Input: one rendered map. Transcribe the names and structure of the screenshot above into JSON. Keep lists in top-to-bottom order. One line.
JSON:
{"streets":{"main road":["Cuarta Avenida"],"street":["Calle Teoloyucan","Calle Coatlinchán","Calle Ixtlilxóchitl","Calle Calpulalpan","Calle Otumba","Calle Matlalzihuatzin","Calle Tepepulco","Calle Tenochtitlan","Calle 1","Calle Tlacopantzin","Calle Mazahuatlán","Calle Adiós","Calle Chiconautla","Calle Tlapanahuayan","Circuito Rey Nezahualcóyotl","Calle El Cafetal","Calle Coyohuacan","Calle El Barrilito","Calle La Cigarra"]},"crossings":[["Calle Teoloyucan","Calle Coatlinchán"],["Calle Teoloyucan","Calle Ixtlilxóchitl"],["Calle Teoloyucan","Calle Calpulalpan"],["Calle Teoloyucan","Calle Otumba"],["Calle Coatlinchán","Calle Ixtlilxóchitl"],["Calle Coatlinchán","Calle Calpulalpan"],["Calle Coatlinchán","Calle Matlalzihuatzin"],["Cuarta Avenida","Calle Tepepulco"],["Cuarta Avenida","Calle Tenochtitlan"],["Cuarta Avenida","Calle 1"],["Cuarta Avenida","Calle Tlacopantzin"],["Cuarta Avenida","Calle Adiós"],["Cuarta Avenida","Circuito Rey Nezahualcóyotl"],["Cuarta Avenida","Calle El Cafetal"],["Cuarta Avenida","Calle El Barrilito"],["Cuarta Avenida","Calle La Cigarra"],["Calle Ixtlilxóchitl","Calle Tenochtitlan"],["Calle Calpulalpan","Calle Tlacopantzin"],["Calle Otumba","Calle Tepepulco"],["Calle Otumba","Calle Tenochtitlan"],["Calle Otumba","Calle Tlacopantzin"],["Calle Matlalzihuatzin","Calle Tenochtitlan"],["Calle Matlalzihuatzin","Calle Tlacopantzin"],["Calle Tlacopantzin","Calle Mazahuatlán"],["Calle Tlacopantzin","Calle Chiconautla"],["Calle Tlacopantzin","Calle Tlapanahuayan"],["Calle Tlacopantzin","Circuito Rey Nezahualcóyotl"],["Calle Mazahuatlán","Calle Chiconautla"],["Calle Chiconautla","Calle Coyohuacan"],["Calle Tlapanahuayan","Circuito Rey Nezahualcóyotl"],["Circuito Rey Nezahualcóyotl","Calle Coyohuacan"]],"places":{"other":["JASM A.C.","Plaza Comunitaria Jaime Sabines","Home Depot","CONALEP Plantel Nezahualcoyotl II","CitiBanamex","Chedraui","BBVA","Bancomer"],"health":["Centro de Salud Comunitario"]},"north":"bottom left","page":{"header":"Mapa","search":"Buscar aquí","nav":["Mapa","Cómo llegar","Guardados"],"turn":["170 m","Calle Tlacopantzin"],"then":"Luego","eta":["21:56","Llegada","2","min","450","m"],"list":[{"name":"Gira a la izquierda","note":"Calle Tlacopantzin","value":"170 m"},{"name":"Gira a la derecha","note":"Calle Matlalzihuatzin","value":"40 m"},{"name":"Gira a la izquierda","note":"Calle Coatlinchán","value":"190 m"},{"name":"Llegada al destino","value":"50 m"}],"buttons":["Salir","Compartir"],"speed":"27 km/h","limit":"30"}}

◇ ◇ ◇

▶ _About this task_:
Reproduce the material above, keeping every line intact.

▶ _Answer for the task_:
Input: one rendered map. Transcribe the names and structure of the screenshot above into JSON. Keep lists in top-to-bottom order. One line.
JSON:
{"streets":{"main road":["Cuarta Avenida"],"street":["Calle Teoloyucan","Calle Coatlinchán","Calle Ixtlilxóchitl","Calle Calpulalpan","Calle Otumba","Calle Matlalzihuatzin","Calle Tepepulco","Calle Tenochtitlan","Calle 1","Calle Tlacopantzin","Calle Mazahuatlán","Calle Adiós","Calle Chiconautla","Calle Tlapanahuayan","Circuito Rey Nezahualcóyotl","Calle El Cafetal","Calle Coyohuacan","Calle El Barrilito","Calle La Cigarra"]},"crossings":[["Calle Teoloyucan","Calle Coatlinchán"],["Calle Teoloyucan","Calle Ixtlilxóchitl"],["Calle Teoloyucan","Calle Calpulalpan"],["Calle Teoloyucan","Calle Otumba"],["Calle Coatlinchán","Calle Ixtlilxóchitl"],["Calle Coatlinchán","Calle Calpulalpan"],["Calle Coatlinchán","Calle Matlalzihuatzin"],["Cuarta Avenida","Calle Tepepulco"],["Cuarta Avenida","Calle Tenochtitlan"],["Cuarta Avenida","Calle 1"],["Cuarta Avenida","Calle Tlacopantzin"],["Cuarta Avenida","Calle Adiós"],["Cuarta Avenida","Circuito Rey Nezahualcóyotl"],["Cuarta Avenida","Calle El Cafetal"],["Cuarta Avenida","Calle El Barrilito"],["Cuarta Avenida","Calle La Cigarra"],["Calle Ixtlilxóchitl","Calle Tenochtitlan"],["Calle Calpulalpan","Calle Tlacopantzin"],["Calle Otumba","Calle Tepepulco"],["Calle Otumba","Calle Tenochtitlan"],["Calle Otumba","Calle Tlacopantzin"],["Calle Matlalzihuatzin","Calle Tenochtitlan"],["Calle Matlalzihuatzin","Calle Tlacopantzin"],["Calle Tlacopantzin","Calle Mazahuatlán"],["Calle Tlacopantzin","Calle Chiconautla"],["Calle Tlacopantzin","Calle Tlapanahuayan"],["Calle Tlacopantzin","Circuito Rey Nezahualcóyotl"],["Calle Mazahuatlán","Calle Chiconautla"],["Calle Chiconautla","Calle Coyohuacan"],["Calle Tlapanahuayan","Circuito Rey Nezahualcóyotl"],["Circuito Rey Nezahualcóyotl","Calle Coyohuacan"]],"places":{"other":["JASM A.C.","Plaza Comunitaria Jaime Sabines","Home Depot","CONALEP Plantel Nezahualcoyotl II","CitiBanamex","Chedraui","BBVA","Bancomer"],"health":["Centro de Salud Comunitario"]},"north":"bottom left","page":{"header":"Mapa","search":"Buscar aquí","nav":["Mapa","Cómo llegar","Guardados"],"turn":["170 m","Calle Tlacopantzin"],"then":"Luego","eta":["21:56","Llegada","2","min","450","m"],"list":[{"name":"Gira a la izquierda","note":"Calle Tlacopantzin","value":"170 m"},{"name":"Gira a la derecha","note":"Calle Matlalzihuatzin","value":"40 m"},{"name":"Gira a la izquierda","note":"Calle Coatlinchán","value":"190 m"},{"name":"Llegada al destino","value":"50 m"}],"buttons":["Salir","Compartir"],"speed":"27 km/h","limit":"30"}}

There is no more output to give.